Even the best sleuths have not been able to piece together what happened that night.  What they do know, went like this:  several days after they were reported missing, the Mercury Montego was found abandoned high on a mountain dirt road in the Plumas National Forest. 

This road was in no way on the route back to Yuba City.  What possessed them to go there?  Had they made a wrong turn and all of them in unison had become disoriented?  Why did they abandon the car?  It was drivable.  Even though it was slightly stuck in the snow, it was not so bad that five young men could not have heaved it out with ease.  The keys were missing, but investigators were able to rig the ignition and it started right up.  It had over a quarter of a tank of gas.  Why did they not just un-stick the car and drive away?

What makes this tale even more confusing, is that not far away, a man was also in his stranded car having a mild coronary.  He had gotten it from trying to push his vehicle.  When he saw the men and their flashlights he called to them for help.  He was frantic.  They ignored him and turned off all the lights.  Everything went silent.  They then just disappeared.   One of the young men’s mothers is adamant that her son would have helped anyone in distress.

When the families put out flyers and offered rewards, there were reports of the five boys being spotted in many places, including the hamlet of Brownsville.  None of these could be verified by the use of store video records that are so helpful in investigations nowadays.   Besides, the sightings were during the time the young men would have most probably been on the mountain.  

When the snow in the mountains finally melted, four of the young men’s bodies were found.  Three of them were found in the woods near a hiking cabin—skeletal remains.  The cabin was over 20 miles from the abandoned Mercury Montego, and over 70 miles from Chico.  One of the men was found inside the hiking cabin.  Evidence  (growth of beard) shows that he had lived three months in the cabin.  Even though there were plenty of food rations in the cabin (including both canned and dehydrated), matches, and equipment for butane heat, he had died of starvation and hypothermia.   He was wrapped in eight sheets, shroud-like, on a bed.

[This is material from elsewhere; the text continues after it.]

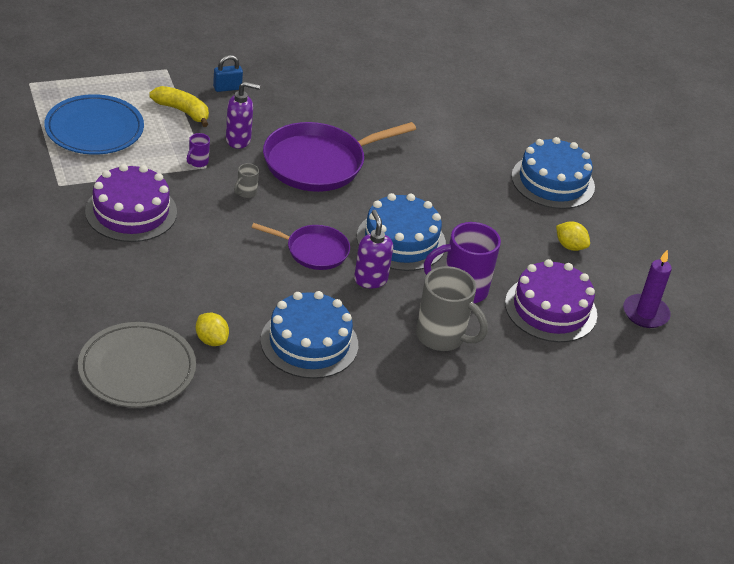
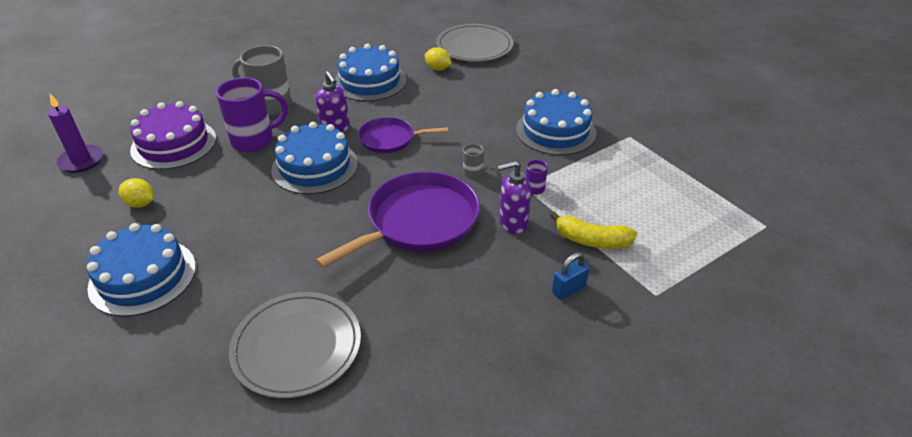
camera: 170 degrees right, 0 degrees up
(94, 129) = (653, 193): blue plate -> none
(131, 212) = (555, 131): purple cake -> blue cake
(435, 108) = (297, 347): none -> grey plate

One of the five men, Gary Mathias has never been found after 40 years of looking.  An odd element is that his shoes were found in the cabin.  It is thought that Mathias and another of the men had spent part of the time in that cabin, as some of the food was opened with an army issue can opener and Gary would have been the only one of the five to know how to do that.

Why did they leave the cabin?  Had the one wrapped in a shroud-like covering gotten very ill, or died and the other two tried to start out on foot for help?  There is no real evidence for any hypothesis to be proven.  The deceased fellow’s effects were on a bedside table, including his wallet with money still in it.

What odd events happened in February of 1978 to four young men:  Bill Sterling, 29, Jack Huett, 24, Ted Weiher, 32, Jack Madruga, 30—and where is Gary Mathias (age 30 at disappearance)?